When I meet new people, they often ask me "and what do you do for a living?"  I never really know what to say.  I'm not quite a professional athlete- I don't belong to a pro team, my only big name sponsors are MOM and DAD, and rowing is an amateur sport.  But I do sit on my butt, pull on some sticks and go backwards… for a living.

In other smaller countries where professional sports don't overshadow Olympic sports, being an athlete can be a career.  There the government invests money in its sports program to generate national pride during big international competitions.  But here in the US we rely on a stipend from the USOC (United States Olympic Committee), a nonprofit company, to stay afloat.  And that stipend only goes to the top athletes.  The rest of the athletes and even many of the ones who get a stipend have to take up an extra job, sometimes multiple jobs to make ends meet. 

After two intense morning practices most of my teammates pack up, put on their work face, and head to a 'regular' (or sometimes odd) job.  A couple hours at work and then they're back to spandex and sweat.

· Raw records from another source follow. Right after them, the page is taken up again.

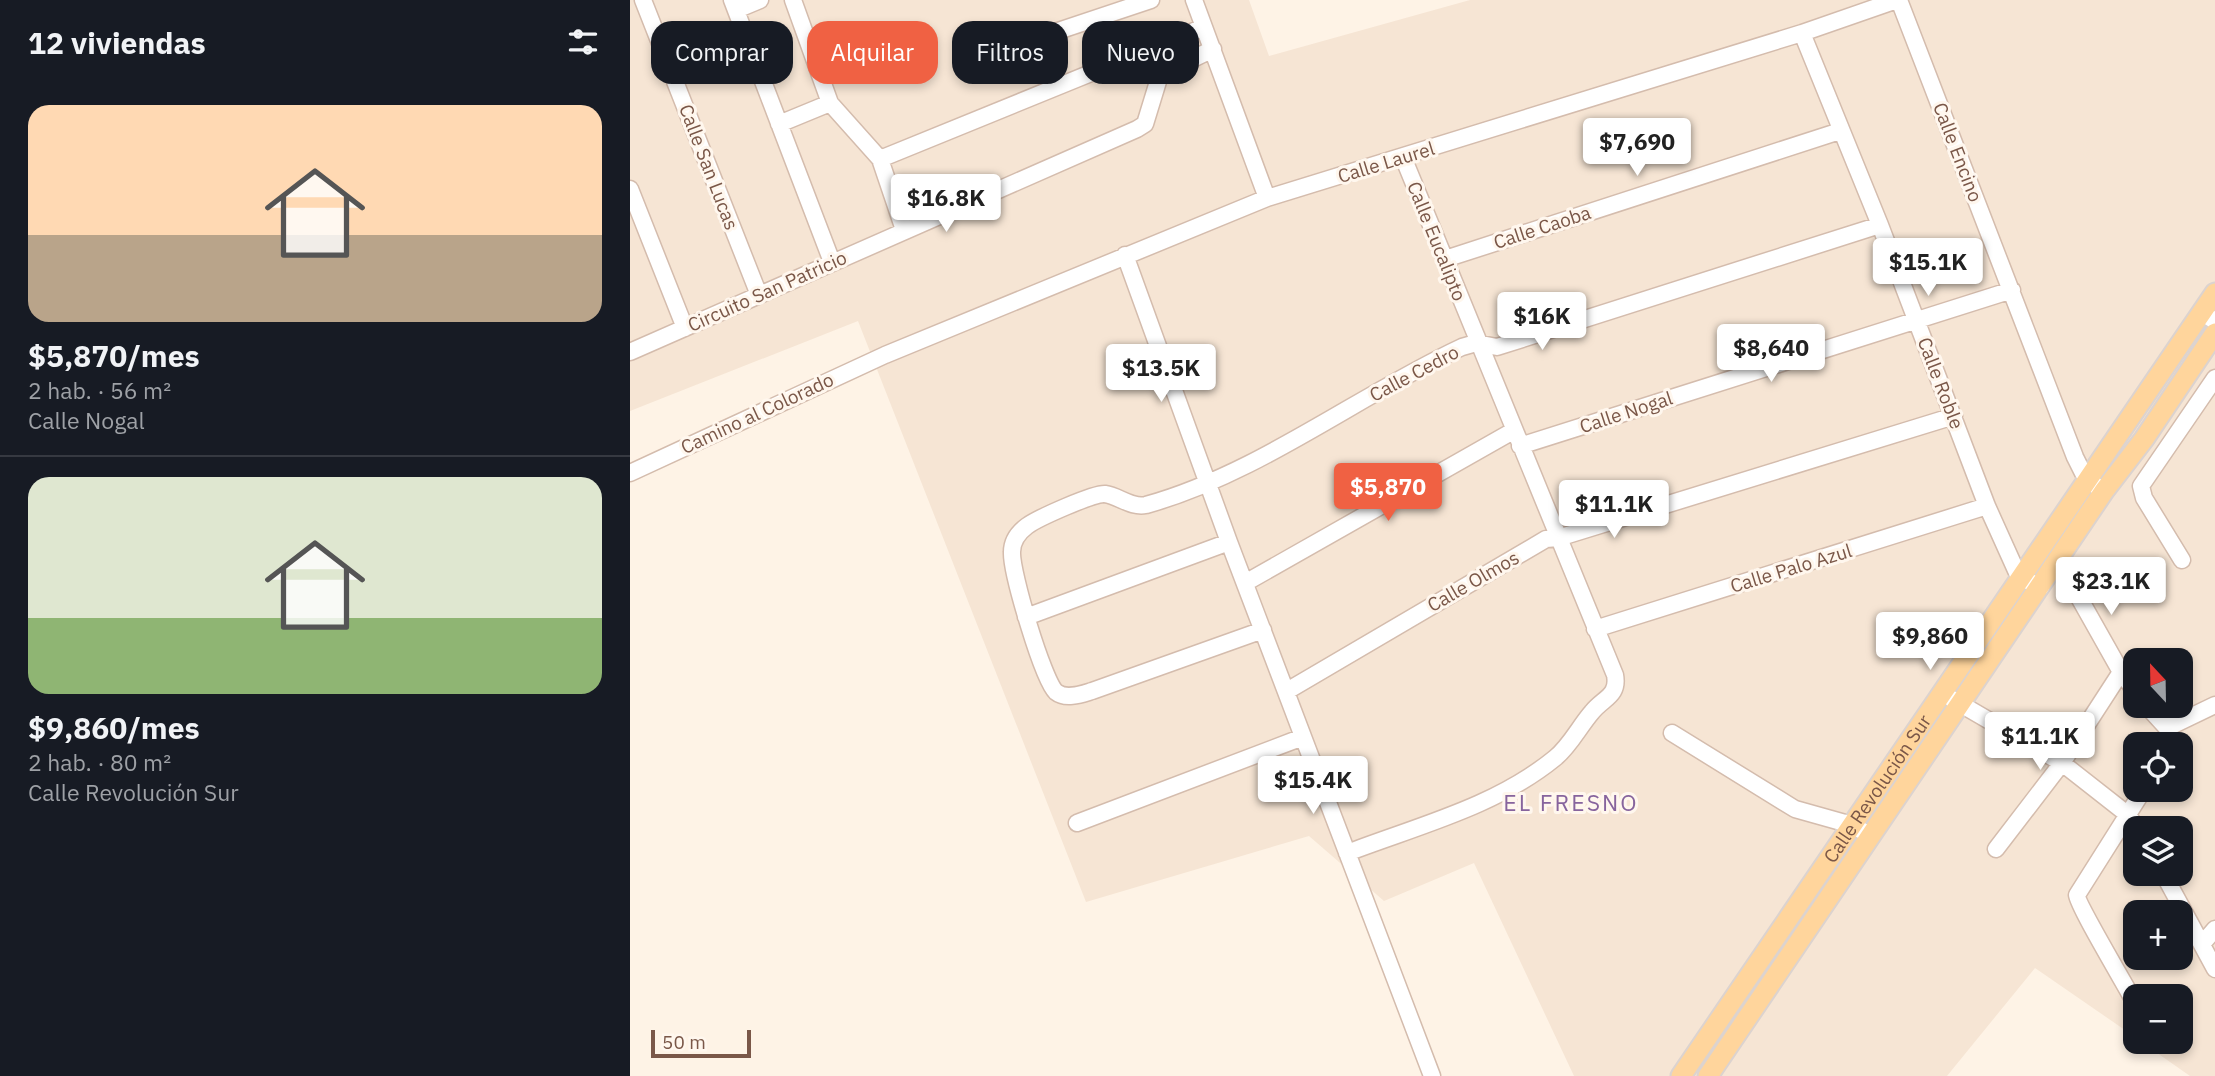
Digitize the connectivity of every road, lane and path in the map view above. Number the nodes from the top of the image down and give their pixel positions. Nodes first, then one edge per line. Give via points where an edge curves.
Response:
1 (643, 0) edge
2 (760, 0) edge
3 (793, 0) edge
4 (1151, 0) edge
5 (1194, 0) edge
6 (1898, 0) edge
7 (734, 5) edge
8 (1204, 27) junction
9 (1068, 28) edge
10 (1199, 29) edge
11 (1802, 33) junction
12 (1213, 49) junction
13 (1199, 56) edge
14 (1082, 78) edge
15 (1157, 84) edge
16 (830, 103) junction
17 (779, 124) junction
18 (1840, 131) junction
19 (1403, 157) junction
20 (880, 159) junction
21 (630, 189) edge
22 (1267, 198) junction
23 (1880, 225) junction
24 (905, 230) junction
25 (1125, 255) junction
26 (1445, 259) junction
27 (832, 262) junction
28 (2012, 290) junction
29 (2215, 293) edge
30 (759, 295) junction
31 (2208, 317) edge
32 (1917, 318) junction
33 (685, 328) junction
34 (2215, 333) edge
35 (1476, 343) junction
36 (630, 352) edge
37 (885, 355) joint
38 (2166, 367) junction
39 (2185, 378) junction
40 (2215, 378) edge
41 (1954, 416) junction
42 (2122, 427) junction
43 (1516, 438) junction
44 (2144, 439) junction
45 (630, 473) edge
46 (1210, 483) junction
47 (2096, 485) junction
48 (1987, 506) junction
49 (1558, 538) junction
50 (1229, 542) junction
51 (2182, 559) dead end
52 (2059, 562) junction
53 (2019, 577) junction
54 (1245, 583) junction
55 (2041, 587) junction
56 (1026, 617) junction
57 (1595, 629) junction
58 (1263, 630) junction
59 (2121, 672) junction
60 (2123, 675) edge
61 (1287, 691) junction
62 (1942, 691) junction
63 (1959, 704) junction
64 (2215, 705) edge
65 (2193, 716) edge
66 (2156, 718) edge
67 (2190, 718) edge
68 (1672, 733) dead end
69 (1303, 737) junction
70 (2062, 763) junction
71 (2135, 802) edge
72 (2127, 814) junction
73 (1077, 823) dead end
74 (1852, 825) junction
75 (1871, 835) junction
76 (1996, 849) dead end
77 (1346, 853) junction
78 (2170, 886) edge
79 (2215, 929) edge
80 (2202, 944) junction
81 (2215, 970) edge
82 (2125, 984) edge
83 (1703, 1044) junction
84 (1722, 1056) junction
85 (1432, 1076) edge
86 (1681, 1076) edge
87 (1708, 1076) edge

1 - 30 street, Calle San Lucas
2 - 7 street
3 - 16 street
4 - 9 street
5 - 8 street
6 - 11 street, Calle Laurel
6 - 28 street, Calle Encino
7 - 17 street
8 - 10 street
8 - 12 street
11 - 18 street, Calle Roble
11 - 19 street, Calle Laurel
12 - 13 street
12 - 22 street
14 - 20 street
15 - 24 street, Circuito San Patricio via 1145,124 1137,129
16 - 17 street
16 - 20 street
17 - 27 street
18 - 23 street, Calle Roble
18 - 26 street, Calle Caoba
19 - 22 street, Calle Laurel
19 - 26 street, Calle Eucalipto
20 - 24 street
21 - 33 street
22 - 25 street, Calle Laurel
23 - 32 street, Calle Roble
23 - 35 street, Calle Cedro via 1497,347
24 - 27 street, Circuito San Patricio
25 - 37 street, Calle Laurel
25 - 46 street
26 - 35 street, Calle Eucalipto
27 - 30 street, Circuito San Patricio
28 - 32 street, Calle Nogal
28 - 47 street, Calle Encino via 2071,449
29 - 31 main road, Calle Revolución Sur
30 - 33 street, Circuito San Patricio
31 - 38 main road, Calle Revolución Sur
32 - 41 street, Calle Roble
32 - 43 street, Calle Nogal
33 - 36 street, Circuito San Patricio
34 - 39 main road, Calle Revolución Sur
35 - 43 street, Calle Eucalipto
35 - 46 street, Calle Cedro
37 - 45 street, Camino al Colorado
38 - 39 main road
38 - 42 main road, Calle Revolución Sur
39 - 44 main road, Calle Revolución Sur
40 - 51 street via 2141,486
41 - 48 street, Calle Roble
41 - 49 street, Calle Olmos
42 - 44 main road
42 - 47 main road, Calle Revolución Sur
43 - 49 street, Calle Eucalipto
43 - 54 street, Calle Nogal
44 - 47 main road, Calle Revolución Sur
46 - 50 street
46 - 56 street, Calle Cedro via 1140,506 1100,494 1036,520 1013,544 1014,570
47 - 52 main road, Calle Revolución Sur
47 - 53 main road, Calle Revolución Sur
48 - 53 street, Calle Roble
48 - 57 street, Calle Palo Azul
49 - 57 street, Calle Eucalipto
49 - 61 street, Calle Olmos via 1520,553
50 - 54 street
50 - 56 street
52 - 55 main road, Calle Revolución Sur
52 - 59 street
53 - 55 street
53 - 62 main road, Calle Revolución Sur
54 - 58 street
55 - 63 main road, Calle Revolución Sur
56 - 58 street via 1049,680 1056,691 1069,696
57 - 77 street, Calle Eucalipto via 1615,675 1615,691 1554,760 1475,807
58 - 61 street
59 - 60 street
59 - 70 street
61 - 69 street
62 - 63 street
62 - 74 main road, Calle Revolución Sur
63 - 70 street
63 - 75 main road, Calle Revolución Sur
64 - 65 street
66 - 67 street via 2167,728
68 - 74 street via 1795,809
69 - 73 street
69 - 77 street
70 - 72 street
70 - 76 street
71 - 72 street
72 - 82 street via 2077,895 2077,903
74 - 75 street
74 - 83 main road, Calle Revolución Sur
75 - 84 main road, Calle Revolución Sur
77 - 85 street
78 - 80 street
79 - 80 street
80 - 81 street
83 - 84 main road
83 - 86 main road, Calle Revolución Sur
84 - 87 main road, Calle Revolución Sur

My first few years training, I have to admit, I had every job imaginable.  With an Ivy League degree I headed out to the workforce with little work experience and a need for very flexible hours.  "I don't know when I'll be in, but I'll be sure to take a shower.  I might even wash my hair.  Probably won't dry it though.  Forget about styling it.  I'll try to wear something normal.  Hire me?  Oh, I also have to leave early, sorry"

My first application was to the Photo Lab at the CVS around the corner.  No joke, I never even got a courtesy call to say they weren't interested.  Then I applied to Foot Locker.  Bingo!  I guess they were in need of a sales person who had a Master's Degree because they hired me.  Boy did those stripes look good, but after 4 weeks I realized shoe sales just was not my calling.  I looked to a temp agency to try my hand as administrative assistant.  After multiple tests, I passed as an expert in typing, Microsoft Word, and data entry.  I wish there had been a test on coffee making or telephone skills because that's what I usually ended up doing.  I answered the phones like a pro and even kept the prank calling to a minimum.  The good days involved offices with snacks and coffee.  I hit the jackpot once when I showed up the day a company had their Christmas luncheon.  A low point was folding and filling 1252 envelopes.  As a joke, I sent 2 of those to my rower friends.  Another low point was making stars out of hypodermic needles for Christmas decoration at a pharmaceutical company.

Luckily, I remembered some of my statistics skills and moved up in the job world.  My next jobs were in academia and policy research.  I was able to use my love of crunching numbers, making charts, and writing dry analyses of those numbers and graphs to earn a paycheck.  Last year I worked in consulting for a market research firm and I learned all the ins and outs of running a small business.  Yes, I had to google the meaning of "due diligence" and most of the pharmaceutical terms that my boss used.  No, they did not enjoy it when 2 USADA (US Anti-Doping) officials followed me to work for a urine sample.

Though I am currently not working, I look back on these side jobs fondly.  It made me appreciate that I was working for my dream.  I was at practice working hard for my athletic goals and I was willing to do whatever I had to do to get by and make that dream happen.  I didn't always appreciate when employers gave me dirty looks while I scarfed down food or hid behind a desk to stretch, but my one priority was to be the best athlete I could be.

I'm still waiting on that big paycheck from a sponsor to drop in my lap, but in the meantime, I'll just keep working hard to be an awesome rower.  I'm not fighting every day to get rich, I just want to be the best in the world.  My teammates would agree, that means more to us than any amount of money.